### Tarefas propostas
A. Reproduza fielmente o trecho sobre o fim da profecia, desde "Baba batra 12" até "inspiradas.", incluindo essas palavras.
B. Dê continuidade ao trecho sobre o fim da profecia, escrevendo o que viria logo após a última frase apresentada.

### Trecho selecionado
Outras afirmações rabínicas sobre o término da profecia apóiam esse argumento
(v. Becwith, p. 370). O Seder olam rabbah 30 declara: "Até então [a
vinda de Alexandre, o Grande] os profetas profetizavam por meio do Espírito
Santo. Daí em diante: 'Incline seu ouvido e ouça as palavras dos sábios'".
Baba batra 12 b declara: "Desde a época em que o templo foi
destruído, a profecia foi tirada dos profetas e dada aos sábios". O rabino
Samuel bar Inia disse: "O segundo Templo não tinha cinco coisas que o
primeiro Templo possuía: a saber, o fogo, a arca, o Urim e o Tumim, o óleo da
unção e o Espírito Santo [da profecia]". Então, os mestres judeus
(rabinos) reconheceram que o período de tempo durante o qual os apócrifos foram
escritos não foi um período em que Deus estava transmitindo escrituras
inspiradas.

### Itens fornecidos

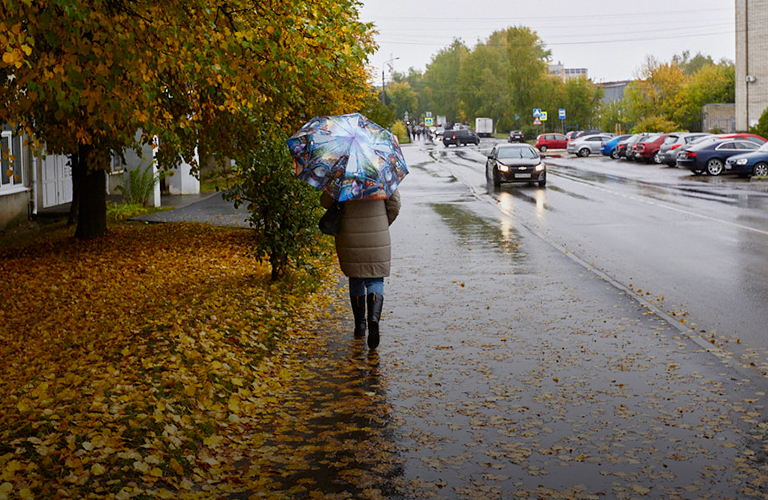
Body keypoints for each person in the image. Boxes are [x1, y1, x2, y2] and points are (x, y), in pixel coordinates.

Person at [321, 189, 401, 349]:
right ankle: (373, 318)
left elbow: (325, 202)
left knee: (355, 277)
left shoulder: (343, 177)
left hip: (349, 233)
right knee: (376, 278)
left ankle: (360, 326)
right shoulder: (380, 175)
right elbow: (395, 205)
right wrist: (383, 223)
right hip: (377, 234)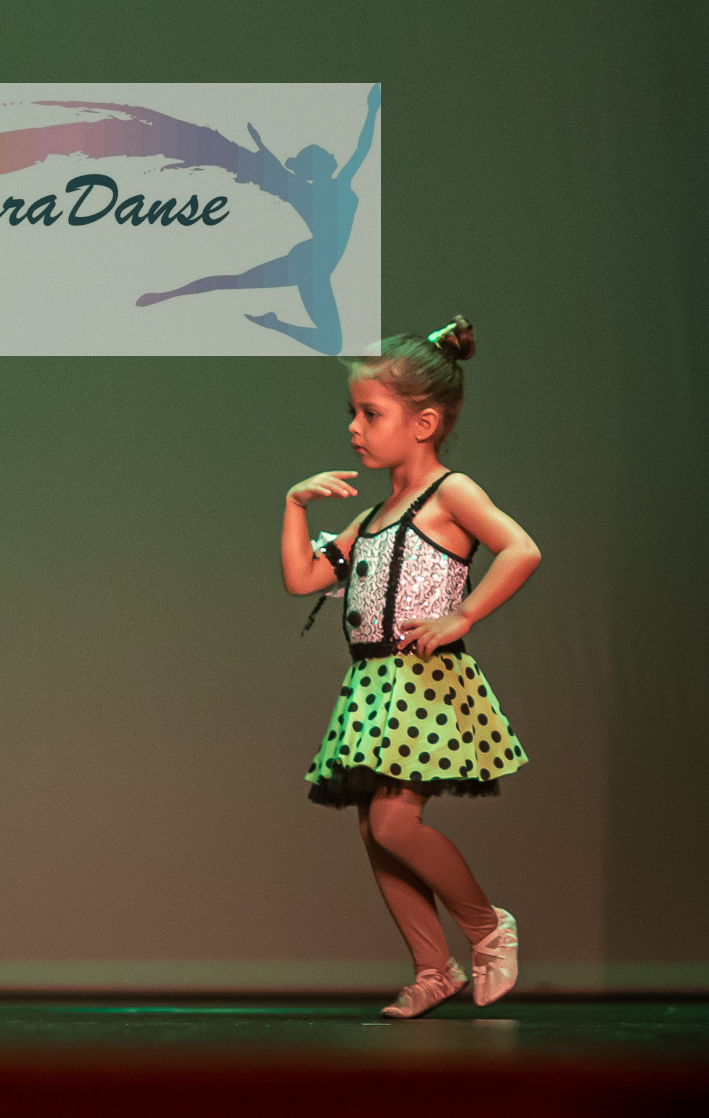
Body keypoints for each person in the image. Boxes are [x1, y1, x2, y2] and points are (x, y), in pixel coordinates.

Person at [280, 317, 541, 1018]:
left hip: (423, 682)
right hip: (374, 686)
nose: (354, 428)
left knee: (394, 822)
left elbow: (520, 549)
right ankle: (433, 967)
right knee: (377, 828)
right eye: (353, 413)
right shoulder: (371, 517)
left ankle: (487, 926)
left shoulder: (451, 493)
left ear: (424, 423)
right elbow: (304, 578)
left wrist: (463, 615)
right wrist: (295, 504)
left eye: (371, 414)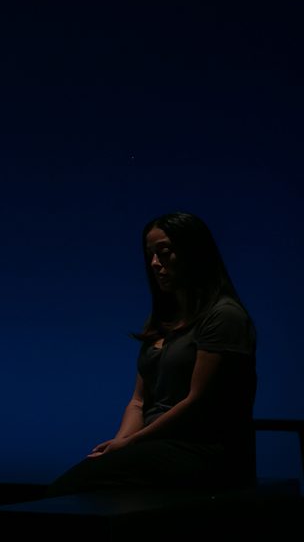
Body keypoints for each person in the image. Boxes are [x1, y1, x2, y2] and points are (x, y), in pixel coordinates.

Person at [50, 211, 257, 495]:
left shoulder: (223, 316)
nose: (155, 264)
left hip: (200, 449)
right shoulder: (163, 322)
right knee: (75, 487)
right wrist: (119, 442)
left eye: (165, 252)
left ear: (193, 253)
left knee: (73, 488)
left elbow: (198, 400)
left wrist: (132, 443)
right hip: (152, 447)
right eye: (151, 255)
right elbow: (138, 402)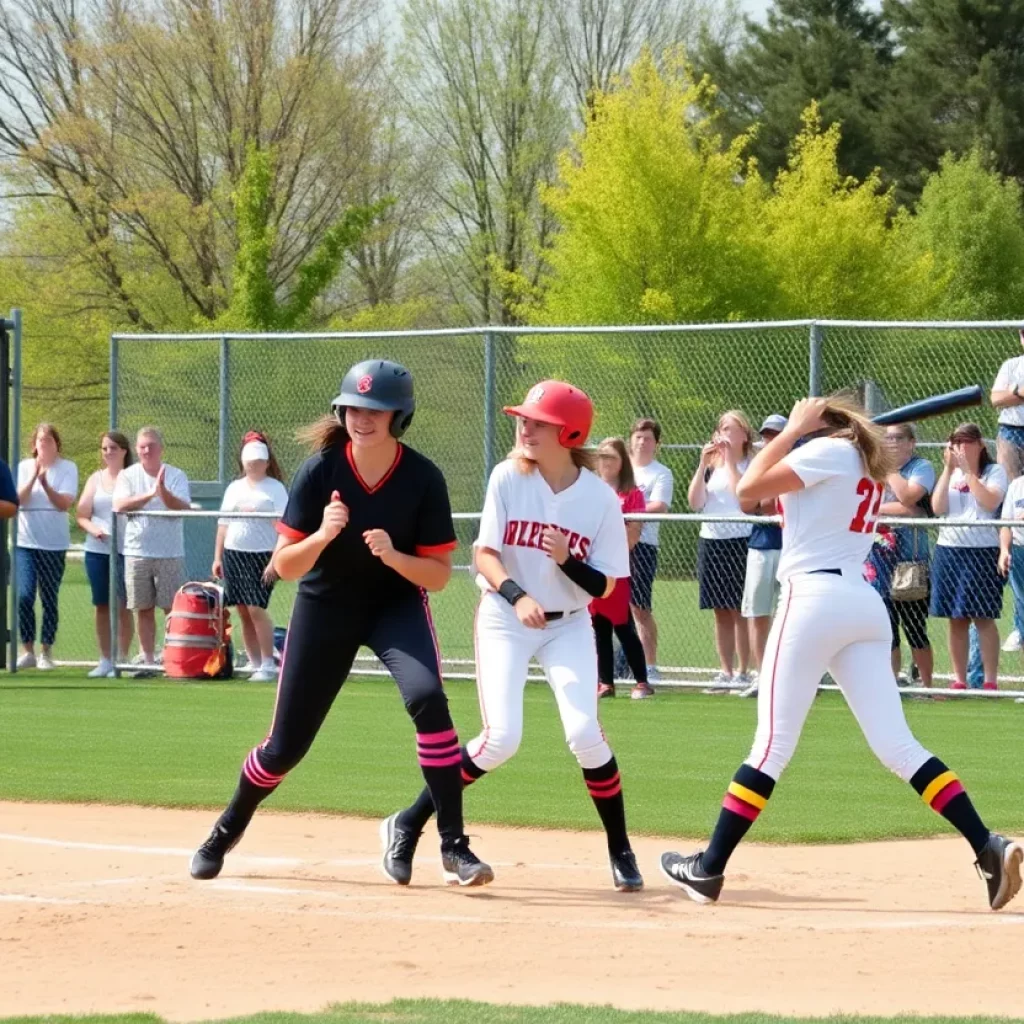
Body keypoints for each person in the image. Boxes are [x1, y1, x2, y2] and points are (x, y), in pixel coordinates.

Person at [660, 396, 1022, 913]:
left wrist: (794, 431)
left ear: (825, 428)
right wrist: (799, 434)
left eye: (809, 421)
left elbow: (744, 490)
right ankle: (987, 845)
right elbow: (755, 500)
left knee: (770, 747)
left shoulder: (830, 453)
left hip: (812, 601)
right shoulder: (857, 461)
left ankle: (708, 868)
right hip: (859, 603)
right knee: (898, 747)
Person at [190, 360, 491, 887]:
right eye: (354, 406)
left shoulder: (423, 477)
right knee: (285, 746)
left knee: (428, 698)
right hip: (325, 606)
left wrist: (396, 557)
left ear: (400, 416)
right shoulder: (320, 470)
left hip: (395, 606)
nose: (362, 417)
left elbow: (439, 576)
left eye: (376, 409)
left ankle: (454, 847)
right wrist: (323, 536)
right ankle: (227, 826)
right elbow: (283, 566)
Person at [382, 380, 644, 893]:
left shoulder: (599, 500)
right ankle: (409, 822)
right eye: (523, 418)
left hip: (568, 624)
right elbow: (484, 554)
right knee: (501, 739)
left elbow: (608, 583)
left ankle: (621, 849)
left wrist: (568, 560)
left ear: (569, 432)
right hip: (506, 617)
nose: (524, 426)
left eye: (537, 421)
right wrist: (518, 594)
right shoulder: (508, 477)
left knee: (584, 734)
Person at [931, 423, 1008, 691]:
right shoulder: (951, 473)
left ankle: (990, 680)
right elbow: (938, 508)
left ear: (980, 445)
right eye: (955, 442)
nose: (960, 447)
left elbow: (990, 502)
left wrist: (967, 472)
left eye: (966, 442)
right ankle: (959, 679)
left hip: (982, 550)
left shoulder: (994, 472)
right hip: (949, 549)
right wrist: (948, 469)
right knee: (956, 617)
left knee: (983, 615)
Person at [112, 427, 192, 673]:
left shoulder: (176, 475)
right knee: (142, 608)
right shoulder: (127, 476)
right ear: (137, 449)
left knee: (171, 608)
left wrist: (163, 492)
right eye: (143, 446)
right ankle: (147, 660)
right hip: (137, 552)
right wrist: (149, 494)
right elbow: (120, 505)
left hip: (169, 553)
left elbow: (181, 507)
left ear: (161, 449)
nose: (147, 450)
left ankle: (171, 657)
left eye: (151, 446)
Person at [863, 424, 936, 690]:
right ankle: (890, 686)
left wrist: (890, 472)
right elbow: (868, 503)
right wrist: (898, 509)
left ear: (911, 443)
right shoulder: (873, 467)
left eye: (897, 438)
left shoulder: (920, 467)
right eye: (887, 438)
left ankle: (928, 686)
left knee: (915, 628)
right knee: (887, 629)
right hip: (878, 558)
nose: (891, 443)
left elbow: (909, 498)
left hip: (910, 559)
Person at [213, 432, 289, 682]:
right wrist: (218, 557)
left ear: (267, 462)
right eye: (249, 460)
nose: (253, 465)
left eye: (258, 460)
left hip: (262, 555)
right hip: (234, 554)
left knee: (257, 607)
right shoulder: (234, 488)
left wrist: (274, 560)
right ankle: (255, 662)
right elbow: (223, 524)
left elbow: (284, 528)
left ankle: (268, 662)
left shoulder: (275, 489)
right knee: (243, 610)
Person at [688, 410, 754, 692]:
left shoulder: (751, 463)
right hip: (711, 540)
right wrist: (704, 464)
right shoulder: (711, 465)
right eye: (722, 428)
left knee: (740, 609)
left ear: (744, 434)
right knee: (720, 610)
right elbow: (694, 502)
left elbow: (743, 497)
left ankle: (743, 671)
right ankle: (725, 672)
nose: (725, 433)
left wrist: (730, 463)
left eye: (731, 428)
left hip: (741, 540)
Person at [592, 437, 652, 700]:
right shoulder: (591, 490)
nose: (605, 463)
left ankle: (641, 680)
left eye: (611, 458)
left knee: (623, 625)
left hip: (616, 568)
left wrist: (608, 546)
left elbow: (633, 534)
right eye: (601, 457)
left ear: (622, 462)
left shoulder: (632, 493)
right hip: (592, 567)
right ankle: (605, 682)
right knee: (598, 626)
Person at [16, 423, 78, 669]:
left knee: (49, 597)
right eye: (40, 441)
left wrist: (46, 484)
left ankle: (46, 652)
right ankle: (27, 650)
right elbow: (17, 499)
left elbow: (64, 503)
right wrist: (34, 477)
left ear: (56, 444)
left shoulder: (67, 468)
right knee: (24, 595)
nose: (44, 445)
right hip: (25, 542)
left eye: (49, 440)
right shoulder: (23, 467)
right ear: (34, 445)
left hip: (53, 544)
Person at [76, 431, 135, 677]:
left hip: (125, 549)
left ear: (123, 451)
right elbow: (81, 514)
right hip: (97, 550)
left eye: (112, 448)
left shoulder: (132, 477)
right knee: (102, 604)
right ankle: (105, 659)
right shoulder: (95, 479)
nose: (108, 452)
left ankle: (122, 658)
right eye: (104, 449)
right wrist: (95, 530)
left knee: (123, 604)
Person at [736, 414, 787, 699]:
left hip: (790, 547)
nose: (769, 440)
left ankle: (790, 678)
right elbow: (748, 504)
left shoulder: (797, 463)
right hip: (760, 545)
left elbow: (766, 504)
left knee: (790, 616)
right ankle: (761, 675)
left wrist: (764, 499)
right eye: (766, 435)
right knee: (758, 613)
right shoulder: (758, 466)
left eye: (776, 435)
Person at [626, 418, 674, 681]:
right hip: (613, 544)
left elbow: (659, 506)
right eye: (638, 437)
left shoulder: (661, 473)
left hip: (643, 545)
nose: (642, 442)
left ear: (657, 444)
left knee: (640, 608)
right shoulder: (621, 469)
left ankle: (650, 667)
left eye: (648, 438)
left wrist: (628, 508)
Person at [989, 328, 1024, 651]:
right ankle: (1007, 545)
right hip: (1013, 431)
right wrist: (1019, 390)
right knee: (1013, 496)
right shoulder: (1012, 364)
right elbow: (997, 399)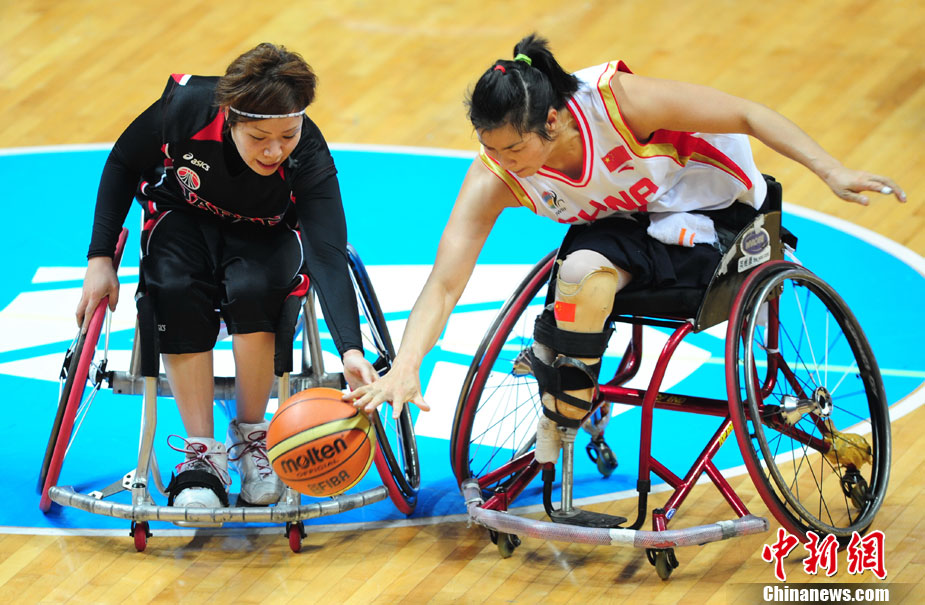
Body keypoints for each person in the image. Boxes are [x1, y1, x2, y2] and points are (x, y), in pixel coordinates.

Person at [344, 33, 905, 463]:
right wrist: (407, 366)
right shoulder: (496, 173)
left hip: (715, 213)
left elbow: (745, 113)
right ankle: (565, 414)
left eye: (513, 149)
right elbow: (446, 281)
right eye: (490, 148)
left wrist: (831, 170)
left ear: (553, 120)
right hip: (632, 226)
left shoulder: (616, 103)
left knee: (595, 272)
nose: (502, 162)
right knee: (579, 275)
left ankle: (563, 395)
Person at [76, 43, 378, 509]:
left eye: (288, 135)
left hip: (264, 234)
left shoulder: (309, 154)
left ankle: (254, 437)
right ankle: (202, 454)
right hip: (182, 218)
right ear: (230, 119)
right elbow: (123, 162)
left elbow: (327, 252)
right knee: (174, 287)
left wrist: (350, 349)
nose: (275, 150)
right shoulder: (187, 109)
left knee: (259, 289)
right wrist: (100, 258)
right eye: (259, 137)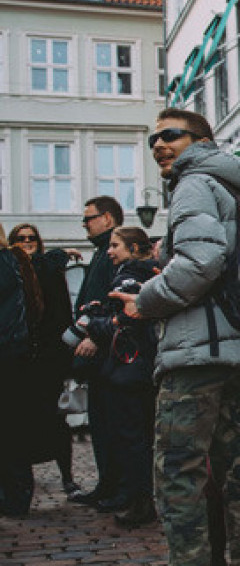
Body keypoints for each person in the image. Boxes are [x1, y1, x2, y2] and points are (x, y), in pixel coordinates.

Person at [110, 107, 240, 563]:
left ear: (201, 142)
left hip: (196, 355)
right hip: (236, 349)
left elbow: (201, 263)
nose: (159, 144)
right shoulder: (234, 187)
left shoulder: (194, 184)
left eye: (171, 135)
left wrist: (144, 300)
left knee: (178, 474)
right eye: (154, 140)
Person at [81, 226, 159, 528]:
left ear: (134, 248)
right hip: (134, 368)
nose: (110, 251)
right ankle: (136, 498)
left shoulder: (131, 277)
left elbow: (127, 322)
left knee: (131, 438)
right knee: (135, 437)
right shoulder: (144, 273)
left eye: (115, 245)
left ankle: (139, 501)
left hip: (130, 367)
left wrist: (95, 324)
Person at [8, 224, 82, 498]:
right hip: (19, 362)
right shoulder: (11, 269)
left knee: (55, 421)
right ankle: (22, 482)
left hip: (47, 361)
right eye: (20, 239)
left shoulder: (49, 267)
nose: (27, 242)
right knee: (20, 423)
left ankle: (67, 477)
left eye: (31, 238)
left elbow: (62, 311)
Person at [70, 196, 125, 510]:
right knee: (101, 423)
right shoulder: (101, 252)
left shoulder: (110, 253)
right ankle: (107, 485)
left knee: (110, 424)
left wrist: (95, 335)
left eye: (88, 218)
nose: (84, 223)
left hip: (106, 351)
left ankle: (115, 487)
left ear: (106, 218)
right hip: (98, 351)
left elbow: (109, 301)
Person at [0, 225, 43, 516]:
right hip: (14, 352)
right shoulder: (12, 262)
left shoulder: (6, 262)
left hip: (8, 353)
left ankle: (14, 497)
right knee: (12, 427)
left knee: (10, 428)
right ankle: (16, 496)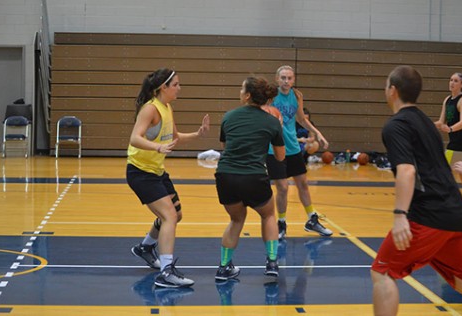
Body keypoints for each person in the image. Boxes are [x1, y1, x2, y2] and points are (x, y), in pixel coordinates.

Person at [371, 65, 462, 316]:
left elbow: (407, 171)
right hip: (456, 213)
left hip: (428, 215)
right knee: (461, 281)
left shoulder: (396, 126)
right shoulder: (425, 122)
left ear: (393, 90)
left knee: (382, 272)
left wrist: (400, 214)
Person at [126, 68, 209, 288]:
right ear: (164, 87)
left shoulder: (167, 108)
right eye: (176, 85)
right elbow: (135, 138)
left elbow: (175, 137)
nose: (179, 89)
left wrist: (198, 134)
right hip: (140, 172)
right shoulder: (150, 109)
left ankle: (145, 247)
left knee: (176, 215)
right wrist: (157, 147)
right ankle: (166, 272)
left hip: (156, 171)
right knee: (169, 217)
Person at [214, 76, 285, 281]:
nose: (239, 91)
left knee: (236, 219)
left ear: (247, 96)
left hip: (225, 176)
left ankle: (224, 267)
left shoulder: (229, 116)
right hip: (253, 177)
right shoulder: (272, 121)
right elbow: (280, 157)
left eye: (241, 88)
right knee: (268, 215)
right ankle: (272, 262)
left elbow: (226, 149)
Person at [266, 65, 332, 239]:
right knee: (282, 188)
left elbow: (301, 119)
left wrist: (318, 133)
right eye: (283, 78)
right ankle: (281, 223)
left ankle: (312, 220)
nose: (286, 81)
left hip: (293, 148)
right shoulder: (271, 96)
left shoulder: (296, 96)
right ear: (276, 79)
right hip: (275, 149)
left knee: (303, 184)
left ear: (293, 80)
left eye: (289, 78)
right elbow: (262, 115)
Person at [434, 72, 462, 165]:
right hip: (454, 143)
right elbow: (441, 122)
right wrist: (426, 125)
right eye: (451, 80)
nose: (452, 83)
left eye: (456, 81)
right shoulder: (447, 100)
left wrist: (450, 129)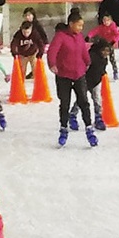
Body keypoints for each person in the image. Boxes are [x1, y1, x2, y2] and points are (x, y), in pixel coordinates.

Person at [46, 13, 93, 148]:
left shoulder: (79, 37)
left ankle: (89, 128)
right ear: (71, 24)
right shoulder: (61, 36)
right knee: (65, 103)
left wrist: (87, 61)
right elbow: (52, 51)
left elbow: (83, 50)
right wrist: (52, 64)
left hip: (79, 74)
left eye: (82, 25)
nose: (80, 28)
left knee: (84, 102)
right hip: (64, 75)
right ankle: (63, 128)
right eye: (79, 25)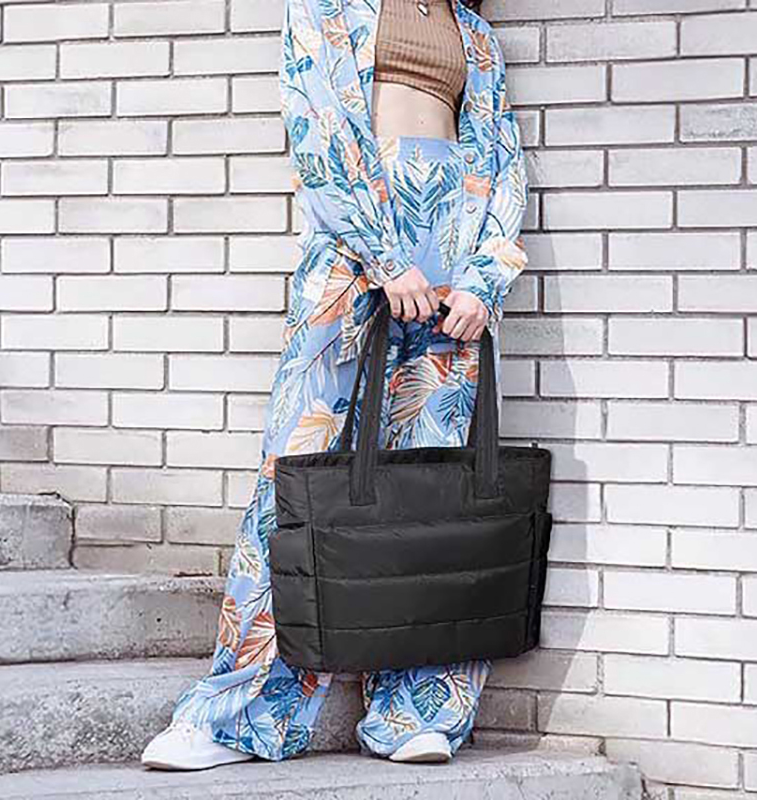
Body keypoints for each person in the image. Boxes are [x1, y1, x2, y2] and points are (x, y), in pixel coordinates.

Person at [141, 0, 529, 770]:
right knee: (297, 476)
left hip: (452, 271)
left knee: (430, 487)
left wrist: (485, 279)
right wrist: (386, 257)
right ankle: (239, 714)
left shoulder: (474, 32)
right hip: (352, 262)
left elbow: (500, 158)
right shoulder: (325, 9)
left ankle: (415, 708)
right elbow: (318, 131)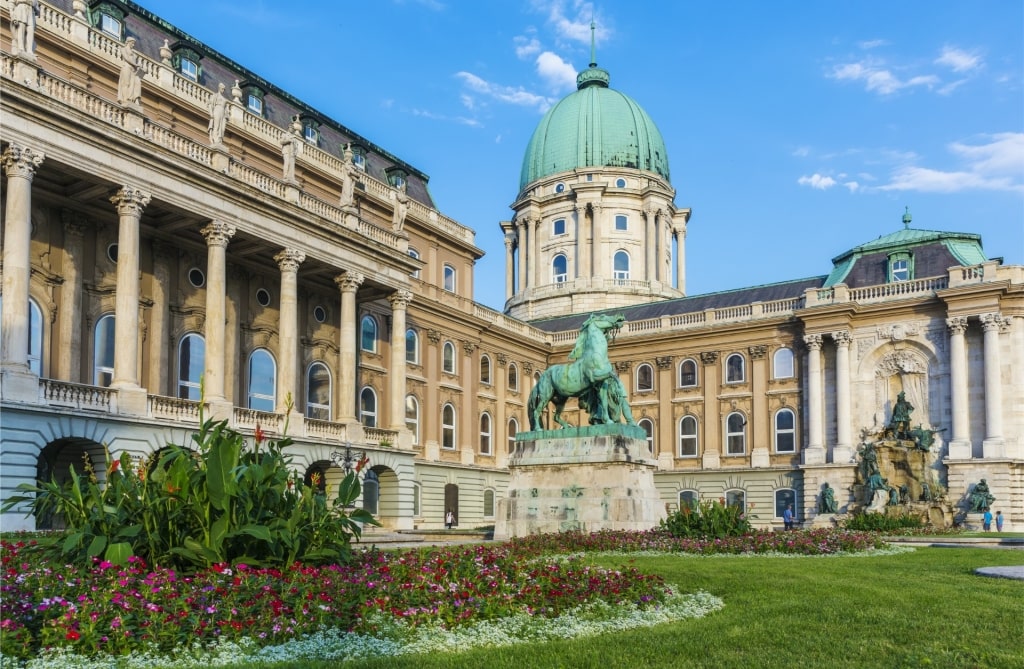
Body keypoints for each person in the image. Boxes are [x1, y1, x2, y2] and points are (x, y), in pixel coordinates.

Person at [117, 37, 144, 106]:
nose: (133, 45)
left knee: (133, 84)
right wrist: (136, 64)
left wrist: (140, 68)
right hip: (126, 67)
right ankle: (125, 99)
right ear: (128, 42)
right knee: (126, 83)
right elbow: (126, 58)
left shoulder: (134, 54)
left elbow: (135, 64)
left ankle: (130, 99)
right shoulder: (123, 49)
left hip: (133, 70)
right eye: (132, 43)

### Respostas por tarefa
A.
Baba batra 12 b declara: "Desde a época em que o templo foi
destruído, a profecia foi tirada dos profetas e dada aos sábios". O rabino
Samuel bar Inia disse: "O segundo Templo não tinha cinco coisas que o
primeiro Templo possuía: a saber, o fogo, a arca, o Urim e o Tumim, o óleo da
unção e o Espírito Santo [da profecia]". Então, os mestres judeus
(rabinos) reconheceram que o período de tempo durante o qual os apócrifos foram
escritos não foi um período em que Deus estava transmitindo escrituras
inspiradas.

B.
Jesus e os autores do Novo
Testamento nunca citaram os apócrifos como Escritura, apesar de estarem cientes
dessas obras e fazerem alusão a elas ocasionalmente (e.g., Hb 11.35 pode fazer
alusão a 2 Macabeus 7,12, ou pode fazer uma referência a 1 Rs 17.22). Mas centenas
de citações no NT mencionam o cânon do Antigo Testamento. A autoridade com que
foram citadas indica que os autores do NT as consideravam parte da "Lei e
dos Profetas"[i.e, o AT inteiro], que era considerada Palavra de Deus
inspirada e infalível (Mt 5.17,18; cf. Jo 10.35). Jesus citou partes de todas
as divisões da "Lei" e do "Profetas" do AT, que ele
denominava de "todas as Escrituras"(Lc 24.27).
Os eruditos judeus em Jâmia
(c. 90 d.C.) não aceitaram os apócrifos como parte do cânon judaico divinamente
inspirado (v. Beckwith, p. 276-7). Já que o NT afirma explicitamente que a
Israel foram confiadas as "palavras de Deus" e que a nação fora
destinatária das alianças e da Lei (Rm 3.2), os judeus foram considerados
guardiões dos limites do próprio cânon. Como tal, sempre rejeitavam os
apócrifos.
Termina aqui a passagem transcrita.